Jane Summers shifted in her seat uncomfortably, like she was watching an unpleasant movie. “Look, I’m only here because Gary said I needed to do this.” Her tone was sharp. “I told him I wasn’t going to go on disability, I didn’t need a — ” she spat out the word — “diagnosis.”
On the other side of the large wooden table, Dr. Sumeet Patel leaned back in his chair. He tried to look as reassuring as he could, as he brought his palms together, fingers interlacing under his bearded chin. “The only thing that Gary asked of me, was that I talk with you, Miss Summers. Gary’s is very worried about you, and doesn’t know what he can do to help. So that’s why he gave you my name — to help you, not diagnose you.”
Dr. Patel waited for Jane to reply. Her name had sounded familiar when Gary had called him, and although he hadn’t recognized her face when she arrived at his office that afternoon, he knew they had likely both attended the same parties at Gary’s home over the years. Dr. Patel remembered Gary speaking fondly of Jane, had seemed comfortable, even grateful, for the role he played as her surrogate father. Which had made their call earlier that week all the more strange. She has a — unique problem. (Gary had uncharacteristically refused to provide any more detail on that topic). And she’s only going to talk about it with someone she trusts. My saying you’re a good guy will go a long way with her.
“I know.” Jane Summers shifted again in the stiff armchair, her shoulders relaxing. “That’s what Gary does. He can’t figure something out, he calls in the experts.” Her eyes scanned Dr. Patel’s office, moving quickly past the thick volumes on the tall bookshelves, past the framed Renoir print from the Art Institute, her gaze pausing only when she located his diploma.
“I’m honored to hear Gary thinks of me as an expert.” Dr. Patel’s chair creaked as he leaned forward, his jacketed arms resting on the desk in front of him. “He speaks highly of you as well.”
Quickly, Jane snapped her head around, tension returning to her shoulders as she glared directly at Dr. Patel. “I don’t have to lay down, do I?”
Dr. Patel smiled, tilting his bearded head back while closing his eyes leisurely. “Only in the movies, Miss Summers.” His eyes smiled open. “I don’t even have a couch.”

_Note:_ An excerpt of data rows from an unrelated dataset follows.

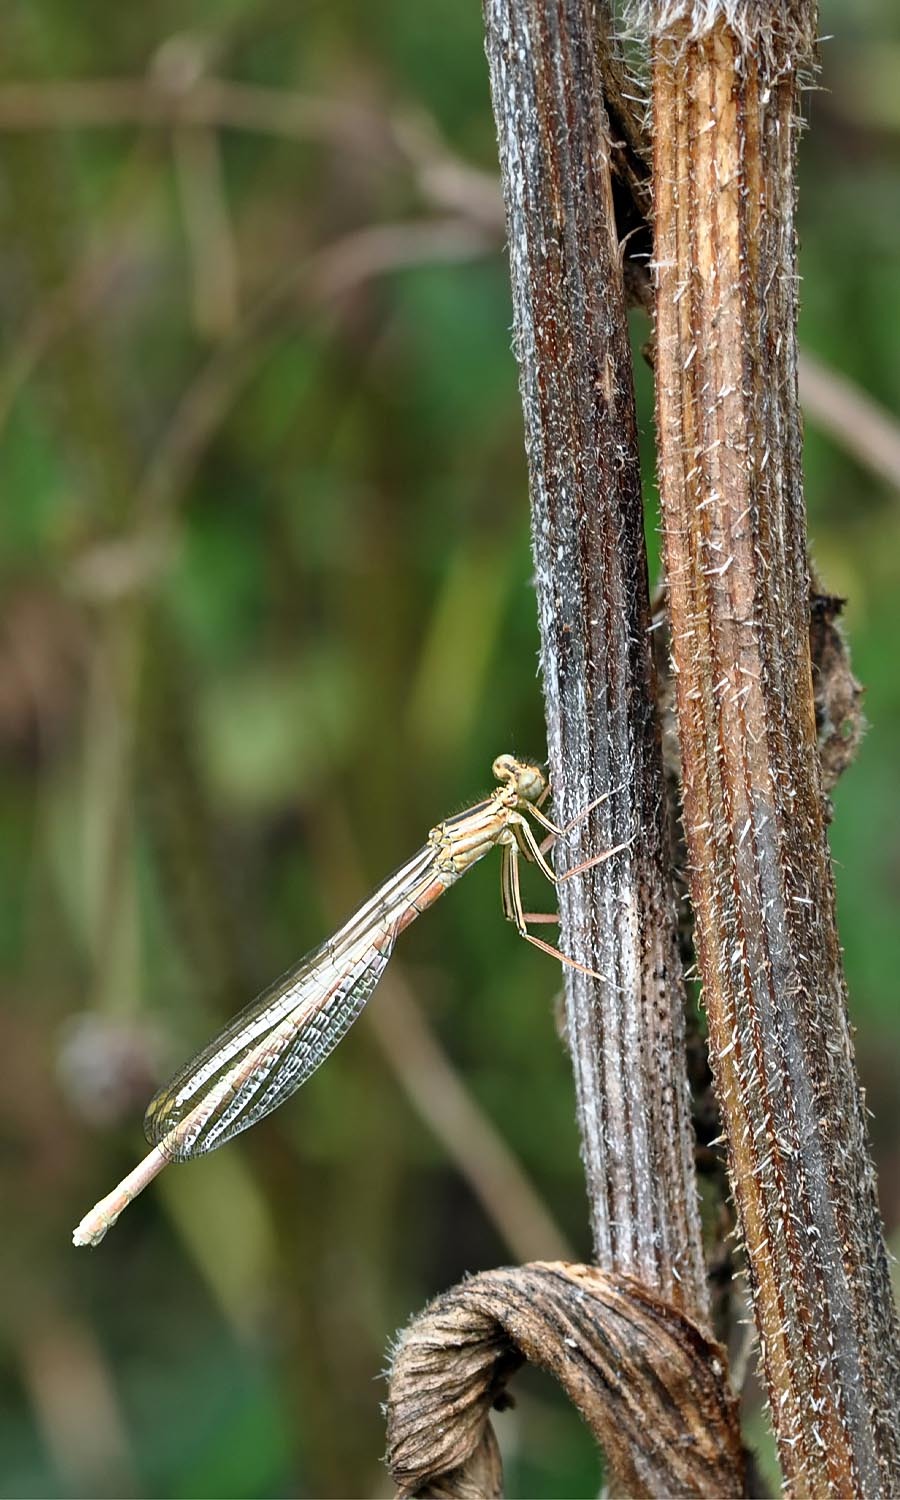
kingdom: Animalia
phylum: Arthropoda
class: Insecta
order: Odonata
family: Platycnemididae
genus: Platycnemis
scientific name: Platycnemis pennipes
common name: White-legged damselfly
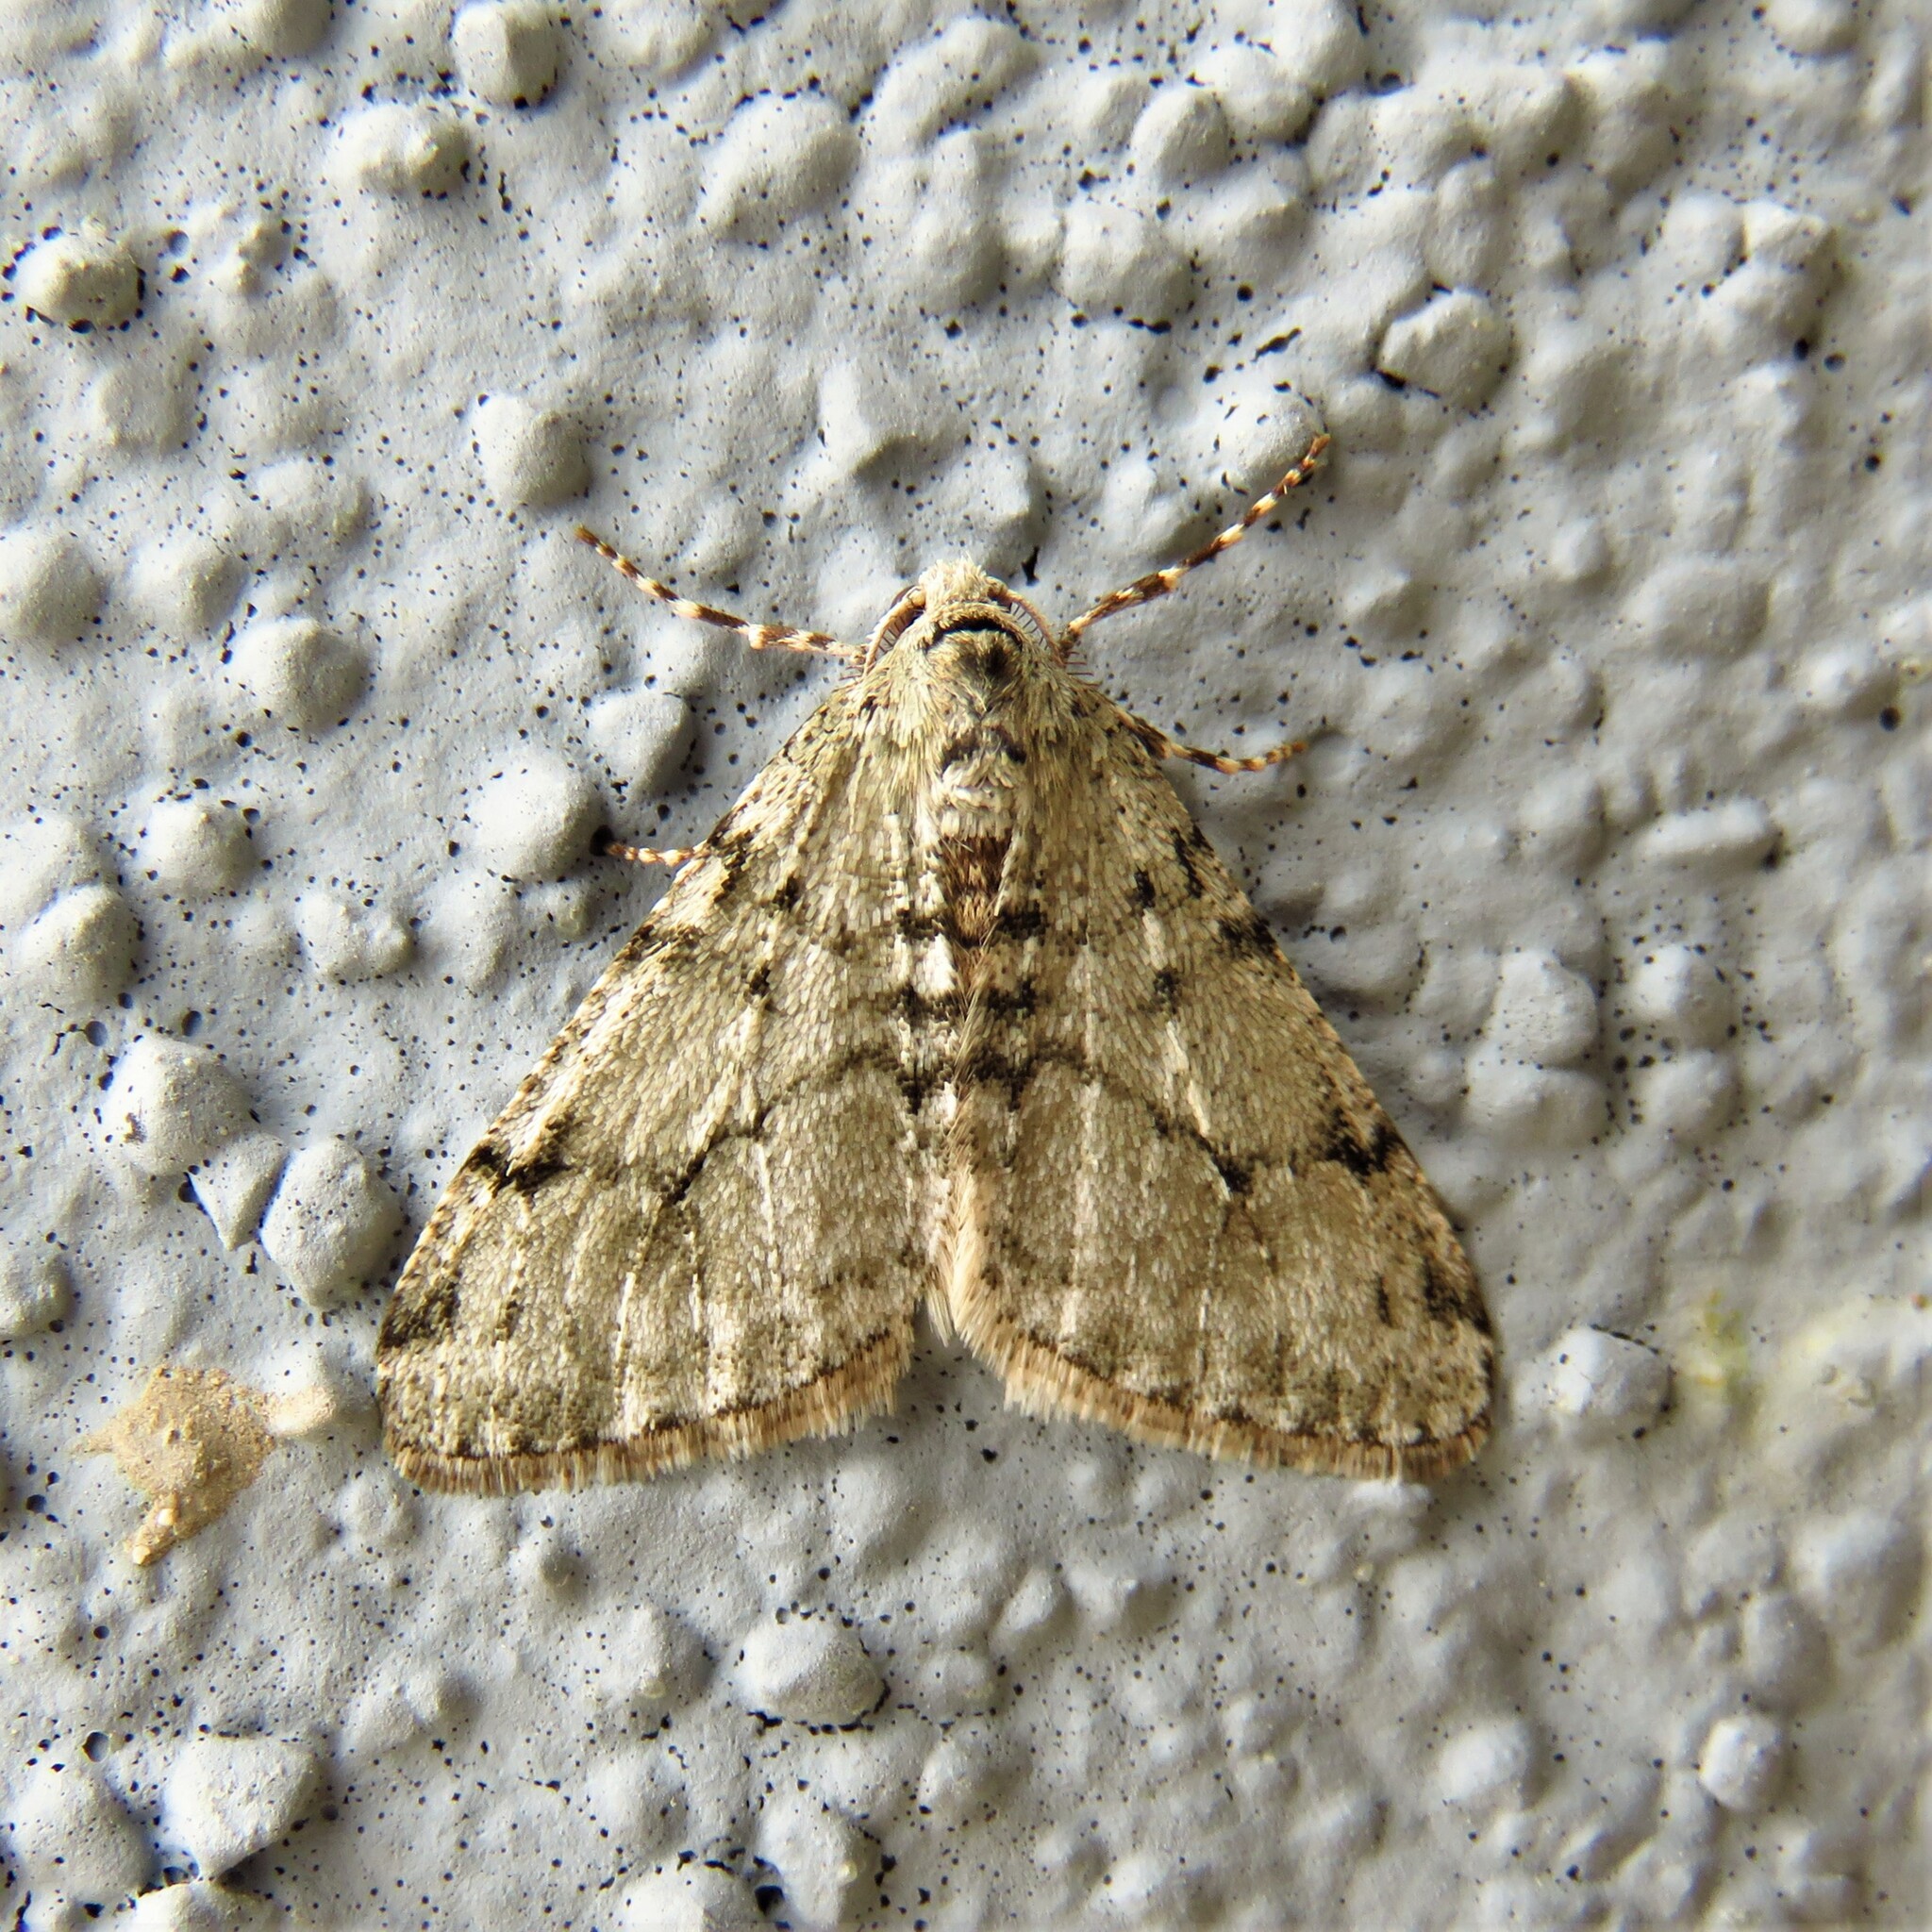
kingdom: Animalia
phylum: Arthropoda
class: Insecta
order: Lepidoptera
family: Geometridae
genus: Phigalia
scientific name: Phigalia strigataria
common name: Small phigalia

Jane twitched her head, confirming his assertion with her eyes. “OK. Good.” She blinked, cleared her throat. “Jane. Call me Jane.”
“Thank you, Jane. And please, call me Sumeet. Or Sam. Or Dr. Patel, whatever’s most comfortable for you.” He leaned back in his chair, his hands forming a tent under his chin. “So tell me, Jane — how can I help you?”
Jane looked down at her hands folded in her lap. She sighed noisily. “Honestly, I don’t know if you can help me.” She looked up, her eyes meeting Patel’s across the desk. “How much did Gary tell you about — what’s going on with me.”
Sumeet shook his head, his hands lowering to the chair. “Nothing. Not even when I asked. All he said was that your — condition, he called it — was unique.”
Jane laughed, turned her head. “You could say that.”
“Are you in danger?”
Jane turned back to Dr. Patel, her eyes wide with surprise. Patel stared back placidly. “You’ve been nervous, even a little scared, since you’ve walked in this office.” He pointed a thumb in the direction of the diploma she had been studying. “I don’t need a degree to tell me that. You’re holding back something, just like Gary was holding back. Something is wrong, Jane. And I think you need to tell me what it is, that’s bothering you.”
Looking back across the desk at Dr. Patel’s placid stare, Jane was suddenly reminded of Gary — professional, no-nonsense, let’s just get to the point already. And she finally accepted that this meeting, this evaluation from a mental health expert, was the right thing to do. Because even though she believed that every word she was about to say was absolutely correct, she knew that most people, upon hearing her story, would think she was crazy.